Part of a data file
==*==
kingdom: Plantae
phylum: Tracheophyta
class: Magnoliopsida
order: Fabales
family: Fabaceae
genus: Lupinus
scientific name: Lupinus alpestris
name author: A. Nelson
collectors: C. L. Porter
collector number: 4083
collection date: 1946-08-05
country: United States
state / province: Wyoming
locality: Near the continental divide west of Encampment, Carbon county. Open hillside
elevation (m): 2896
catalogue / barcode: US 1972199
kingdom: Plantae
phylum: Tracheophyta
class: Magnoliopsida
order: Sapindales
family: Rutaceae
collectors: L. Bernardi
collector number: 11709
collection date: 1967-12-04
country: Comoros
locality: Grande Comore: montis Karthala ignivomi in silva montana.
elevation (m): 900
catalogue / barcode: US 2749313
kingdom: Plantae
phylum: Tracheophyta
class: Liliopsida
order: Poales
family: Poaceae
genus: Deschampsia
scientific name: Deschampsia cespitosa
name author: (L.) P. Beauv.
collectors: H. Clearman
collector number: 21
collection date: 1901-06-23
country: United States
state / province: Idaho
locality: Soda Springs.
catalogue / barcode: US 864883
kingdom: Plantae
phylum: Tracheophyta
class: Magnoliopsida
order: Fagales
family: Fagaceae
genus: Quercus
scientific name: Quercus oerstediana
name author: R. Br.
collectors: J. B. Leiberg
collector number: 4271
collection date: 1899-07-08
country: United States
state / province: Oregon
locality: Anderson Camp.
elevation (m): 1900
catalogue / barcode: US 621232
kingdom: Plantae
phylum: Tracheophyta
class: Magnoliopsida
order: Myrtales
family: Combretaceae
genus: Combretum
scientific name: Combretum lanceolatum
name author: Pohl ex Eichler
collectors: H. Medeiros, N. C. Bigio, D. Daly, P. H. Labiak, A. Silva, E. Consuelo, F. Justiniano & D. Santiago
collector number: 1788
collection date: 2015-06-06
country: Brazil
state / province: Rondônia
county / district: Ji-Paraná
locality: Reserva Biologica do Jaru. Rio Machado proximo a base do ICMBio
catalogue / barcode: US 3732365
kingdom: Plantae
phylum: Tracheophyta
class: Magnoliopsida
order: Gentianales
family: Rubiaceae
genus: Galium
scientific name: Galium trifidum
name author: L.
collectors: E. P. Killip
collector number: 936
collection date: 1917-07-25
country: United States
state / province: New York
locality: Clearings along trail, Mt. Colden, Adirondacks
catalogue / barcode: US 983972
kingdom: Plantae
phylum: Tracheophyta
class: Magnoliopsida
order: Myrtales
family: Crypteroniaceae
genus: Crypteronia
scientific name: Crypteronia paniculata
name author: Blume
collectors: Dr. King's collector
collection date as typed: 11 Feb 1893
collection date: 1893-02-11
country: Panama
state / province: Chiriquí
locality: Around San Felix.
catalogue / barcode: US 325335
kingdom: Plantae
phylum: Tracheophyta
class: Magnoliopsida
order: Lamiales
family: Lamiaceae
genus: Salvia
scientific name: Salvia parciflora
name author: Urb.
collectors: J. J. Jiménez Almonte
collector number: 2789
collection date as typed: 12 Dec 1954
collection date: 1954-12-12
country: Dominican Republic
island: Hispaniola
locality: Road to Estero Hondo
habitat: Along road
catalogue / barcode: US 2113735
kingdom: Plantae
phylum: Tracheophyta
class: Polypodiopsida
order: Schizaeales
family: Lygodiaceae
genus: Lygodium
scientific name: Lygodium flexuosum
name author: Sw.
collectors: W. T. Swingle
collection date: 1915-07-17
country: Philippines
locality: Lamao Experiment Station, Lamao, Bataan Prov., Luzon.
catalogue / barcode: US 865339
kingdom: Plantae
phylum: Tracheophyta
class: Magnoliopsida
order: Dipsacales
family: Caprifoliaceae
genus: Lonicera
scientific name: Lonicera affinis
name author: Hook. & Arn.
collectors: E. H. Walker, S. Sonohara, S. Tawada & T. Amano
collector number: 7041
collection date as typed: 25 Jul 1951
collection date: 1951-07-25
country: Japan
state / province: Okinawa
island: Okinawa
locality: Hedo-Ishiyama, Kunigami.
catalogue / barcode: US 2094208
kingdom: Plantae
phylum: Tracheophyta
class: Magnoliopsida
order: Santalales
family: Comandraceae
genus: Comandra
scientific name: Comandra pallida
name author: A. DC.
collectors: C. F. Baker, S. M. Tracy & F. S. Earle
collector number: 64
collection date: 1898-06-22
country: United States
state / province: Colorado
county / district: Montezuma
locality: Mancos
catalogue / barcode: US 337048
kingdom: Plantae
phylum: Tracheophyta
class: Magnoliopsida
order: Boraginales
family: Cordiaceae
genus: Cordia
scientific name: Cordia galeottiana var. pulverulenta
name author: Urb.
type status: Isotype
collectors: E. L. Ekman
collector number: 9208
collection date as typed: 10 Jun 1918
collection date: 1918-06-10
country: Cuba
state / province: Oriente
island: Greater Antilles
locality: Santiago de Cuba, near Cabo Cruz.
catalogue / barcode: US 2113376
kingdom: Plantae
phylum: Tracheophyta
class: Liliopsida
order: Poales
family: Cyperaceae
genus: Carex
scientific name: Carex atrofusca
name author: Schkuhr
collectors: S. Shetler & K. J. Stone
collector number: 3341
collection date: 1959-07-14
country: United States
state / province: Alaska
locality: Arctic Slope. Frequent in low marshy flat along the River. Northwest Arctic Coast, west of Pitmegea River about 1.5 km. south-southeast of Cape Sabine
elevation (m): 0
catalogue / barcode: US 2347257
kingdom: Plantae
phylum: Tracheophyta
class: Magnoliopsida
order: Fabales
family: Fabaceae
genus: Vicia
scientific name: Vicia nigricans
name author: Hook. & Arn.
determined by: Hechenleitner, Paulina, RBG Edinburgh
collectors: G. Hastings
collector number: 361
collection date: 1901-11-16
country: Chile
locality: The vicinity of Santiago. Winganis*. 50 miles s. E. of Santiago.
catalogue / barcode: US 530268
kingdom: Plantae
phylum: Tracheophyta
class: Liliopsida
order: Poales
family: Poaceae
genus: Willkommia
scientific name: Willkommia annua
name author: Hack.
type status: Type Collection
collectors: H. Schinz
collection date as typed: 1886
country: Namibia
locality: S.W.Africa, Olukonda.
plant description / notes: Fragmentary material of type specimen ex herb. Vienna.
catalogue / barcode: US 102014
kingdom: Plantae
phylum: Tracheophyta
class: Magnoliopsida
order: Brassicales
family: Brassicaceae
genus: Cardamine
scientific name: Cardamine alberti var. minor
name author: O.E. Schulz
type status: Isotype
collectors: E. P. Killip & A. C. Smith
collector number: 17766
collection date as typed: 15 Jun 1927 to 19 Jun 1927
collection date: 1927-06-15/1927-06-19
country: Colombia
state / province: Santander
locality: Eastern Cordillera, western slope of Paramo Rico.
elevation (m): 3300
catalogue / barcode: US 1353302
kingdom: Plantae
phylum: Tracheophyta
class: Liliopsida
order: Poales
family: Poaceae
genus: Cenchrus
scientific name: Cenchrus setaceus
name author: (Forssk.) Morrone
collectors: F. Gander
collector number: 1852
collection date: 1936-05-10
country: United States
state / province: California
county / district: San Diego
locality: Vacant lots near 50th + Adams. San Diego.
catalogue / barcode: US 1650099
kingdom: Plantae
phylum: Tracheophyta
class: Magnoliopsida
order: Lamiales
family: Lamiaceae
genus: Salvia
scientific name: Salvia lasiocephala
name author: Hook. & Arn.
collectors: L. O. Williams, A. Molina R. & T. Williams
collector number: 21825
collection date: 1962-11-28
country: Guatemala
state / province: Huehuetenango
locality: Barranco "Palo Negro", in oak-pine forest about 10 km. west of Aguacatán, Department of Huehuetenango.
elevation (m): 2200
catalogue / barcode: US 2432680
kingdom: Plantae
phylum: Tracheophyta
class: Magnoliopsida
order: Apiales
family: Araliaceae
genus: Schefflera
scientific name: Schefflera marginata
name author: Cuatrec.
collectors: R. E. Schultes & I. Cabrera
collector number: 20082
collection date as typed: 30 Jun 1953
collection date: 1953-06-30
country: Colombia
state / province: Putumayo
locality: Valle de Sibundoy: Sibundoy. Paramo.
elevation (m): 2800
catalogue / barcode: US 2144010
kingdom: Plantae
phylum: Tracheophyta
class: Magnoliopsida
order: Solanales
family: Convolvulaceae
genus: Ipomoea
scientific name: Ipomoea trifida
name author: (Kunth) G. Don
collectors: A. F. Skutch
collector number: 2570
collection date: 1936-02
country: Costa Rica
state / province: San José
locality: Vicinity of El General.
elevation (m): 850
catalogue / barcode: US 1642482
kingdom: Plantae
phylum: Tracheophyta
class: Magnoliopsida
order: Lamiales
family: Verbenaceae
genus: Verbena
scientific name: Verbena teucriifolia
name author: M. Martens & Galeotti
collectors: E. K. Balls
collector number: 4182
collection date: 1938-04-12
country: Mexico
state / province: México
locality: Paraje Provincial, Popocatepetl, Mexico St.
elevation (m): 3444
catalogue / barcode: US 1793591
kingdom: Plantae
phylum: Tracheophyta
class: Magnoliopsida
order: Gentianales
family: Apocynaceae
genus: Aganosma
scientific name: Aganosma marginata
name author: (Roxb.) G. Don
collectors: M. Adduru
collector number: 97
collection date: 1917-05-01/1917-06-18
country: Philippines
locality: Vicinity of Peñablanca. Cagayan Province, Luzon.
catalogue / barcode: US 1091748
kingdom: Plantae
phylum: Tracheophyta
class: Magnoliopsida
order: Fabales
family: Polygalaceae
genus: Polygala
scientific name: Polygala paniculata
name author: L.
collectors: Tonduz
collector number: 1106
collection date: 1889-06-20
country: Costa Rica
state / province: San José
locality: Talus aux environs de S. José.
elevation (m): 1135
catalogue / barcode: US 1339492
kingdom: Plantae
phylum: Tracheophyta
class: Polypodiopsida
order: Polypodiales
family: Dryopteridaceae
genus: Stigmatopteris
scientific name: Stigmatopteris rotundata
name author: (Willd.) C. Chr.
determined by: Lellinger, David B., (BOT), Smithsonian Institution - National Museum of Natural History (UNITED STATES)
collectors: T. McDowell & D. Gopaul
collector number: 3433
==*==
▶ Given problem: Please rewrite the lines of the items starting with the line with "collection date as typed: 25 Jul 1951" and going on through the line with "collection date as typed: 10 Jun 1918", changing "locality" to "place" and leaving everything else as it is.

▶ Written answer:
collection date as typed: 25 Jul 1951
collection date: 1951-07-25
country: Japan
state / province: Okinawa
island: Okinawa
place: Hedo-Ishiyama, Kunigami.
catalogue / barcode: US 2094208
kingdom: Plantae
phylum: Tracheophyta
class: Magnoliopsida
order: Santalales
family: Comandraceae
genus: Comandra
scientific name: Comandra pallida
name author: A. DC.
collectors: C. F. Baker, S. M. Tracy & F. S. Earle
collector number: 64
collection date: 1898-06-22
country: United States
state / province: Colorado
county / district: Montezuma
place: Mancos
catalogue / barcode: US 337048
kingdom: Plantae
phylum: Tracheophyta
class: Magnoliopsida
order: Boraginales
family: Cordiaceae
genus: Cordia
scientific name: Cordia galeottiana var. pulverulenta
name author: Urb.
type status: Isotype
collectors: E. L. Ekman
collector number: 9208
collection date as typed: 10 Jun 1918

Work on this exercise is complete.